I recommend watching the above video, the explanations are pretty clear and the knowledge is first-hand.
Officially both aircraft met or exceeded the government requirements set by the ATF program office, but the Lockheed jet won out in the end of the ATF program.
The reasons why are a strange combination of Pentagon politics and little showmanship on the part of Lockheed.
At the time of the ATF program, Northrop was in the doghouse with the Pentagon due to program delays and cost overruns on the B-2 Stealth Bomber program, which made ATF program managers skeptical of Northrop’s proposed program timeline and budget numbers submitted with their ATF proposal.
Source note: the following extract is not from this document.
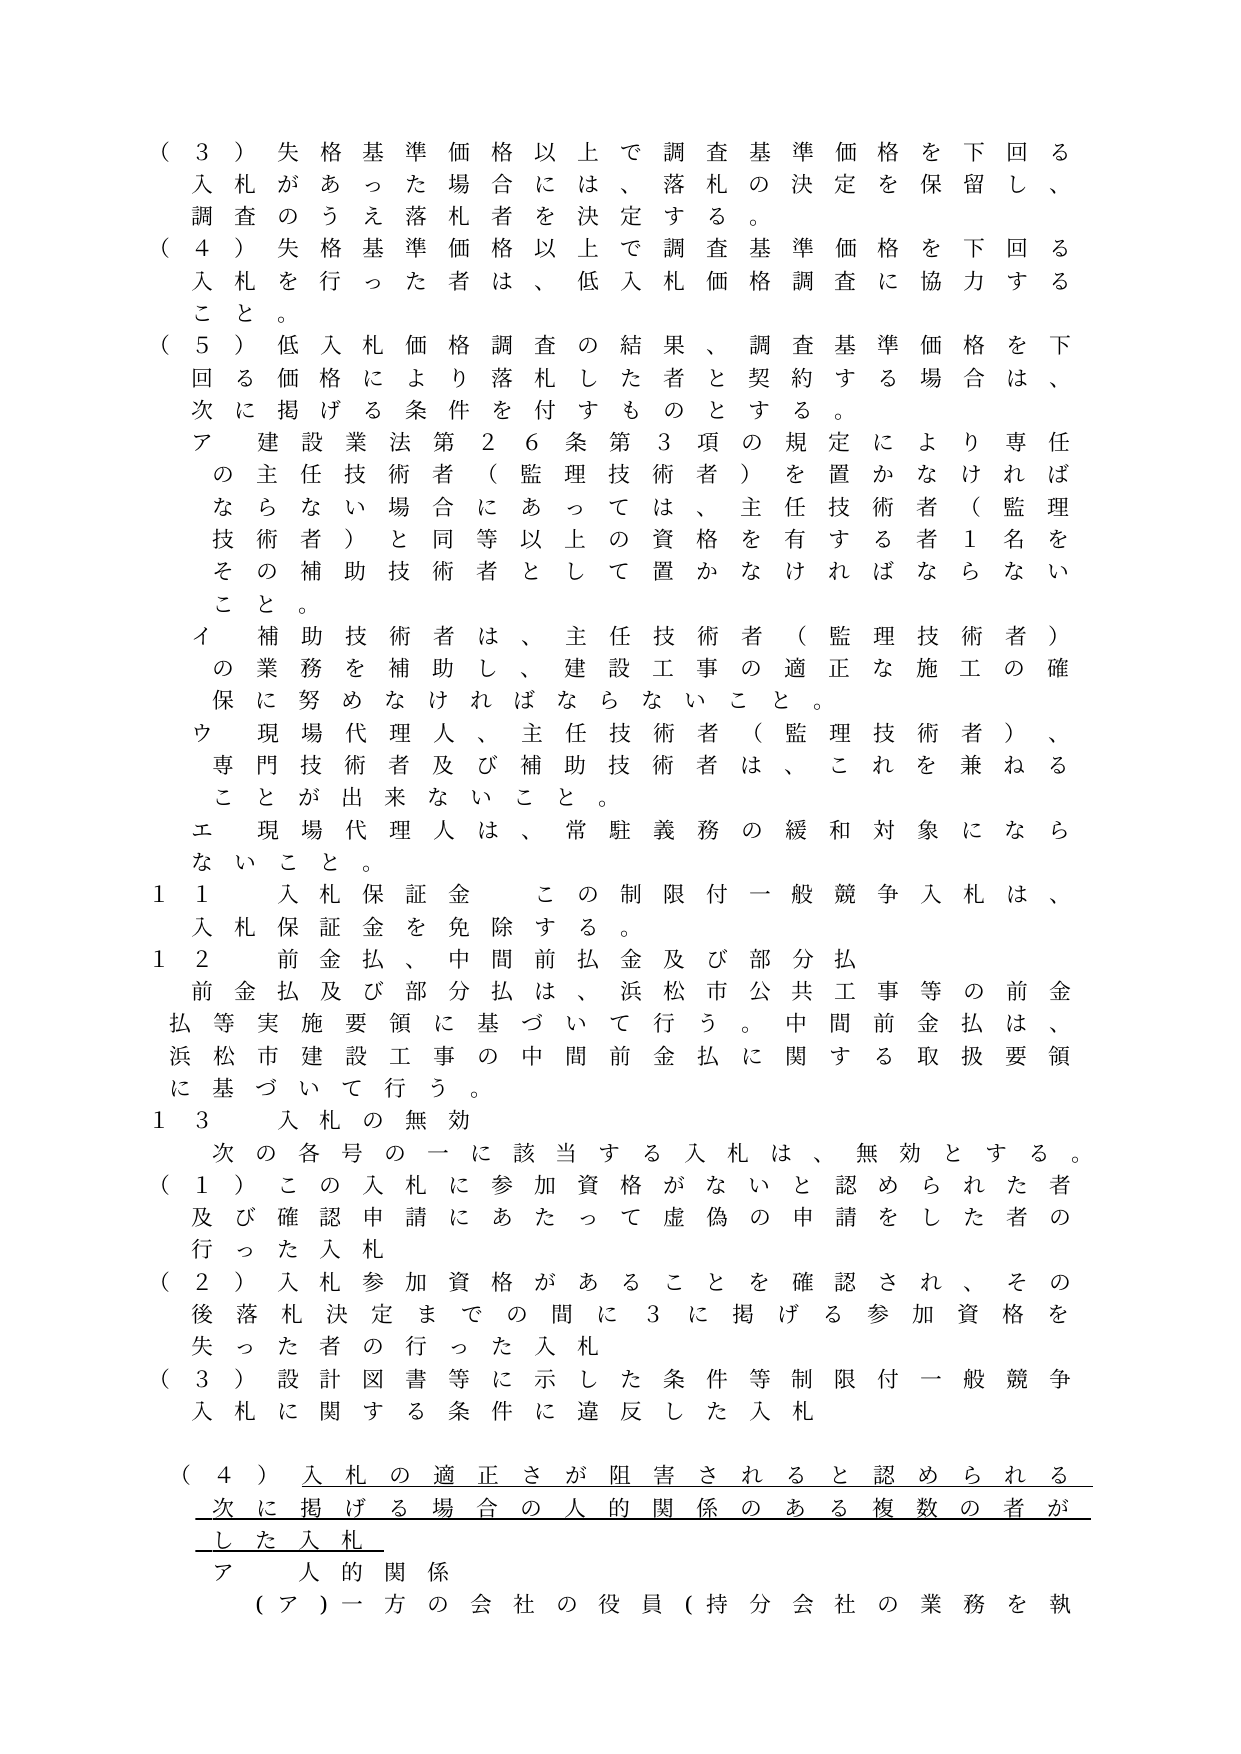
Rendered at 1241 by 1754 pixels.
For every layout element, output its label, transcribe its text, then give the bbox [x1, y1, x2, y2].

Midway through the ATF flyoff, the Navy inexplicably added an additional requirement to the program that they wanted to evaluate the ATF prototypes to create a naval variant as a replacement for the F-14 airplane. This requirement was added after both ATF designs had passed CDR and parts were being cut for both aircraft. The Navy evaluated both designs and felt the F-23 would have been unsuitable for carrier operations.
In addition, USAF commanders were not totally convinced of the merits of stealth and BVR air warfare at the time of the ATF program. Many had been pilots who had flown in Vietnam and had to deal with the shortcomings of fighting small, maneuverable MiGs in big, powerful Phantoms with out a gun. The experiences had led to the development of airplanes like the F-15 and F-16 with suberb dogfighting capabilities. Leaders did not want to stray from this winning formula, particularly given just how successful it had been against modern Soviet hardware in Operation Desert Storm and were more skeptical of an aircraft which relied heavily on stealth for defense and attack. This is not a terribly fair perception; the YF-23 was a very agile airplane, particularly in the transonic and supersonic regimes of flight. But the Air Force was more interested in an advanced F-15 with stealth characteristics, which is what Lockheed perceived and delivered with their proposal.
Finally Lockheed laid in a little showmanship with it proposal which included sorties where their jet launched missiles, giving the fallacious impression that their design was much closer to combat ready than the Northrop proposal.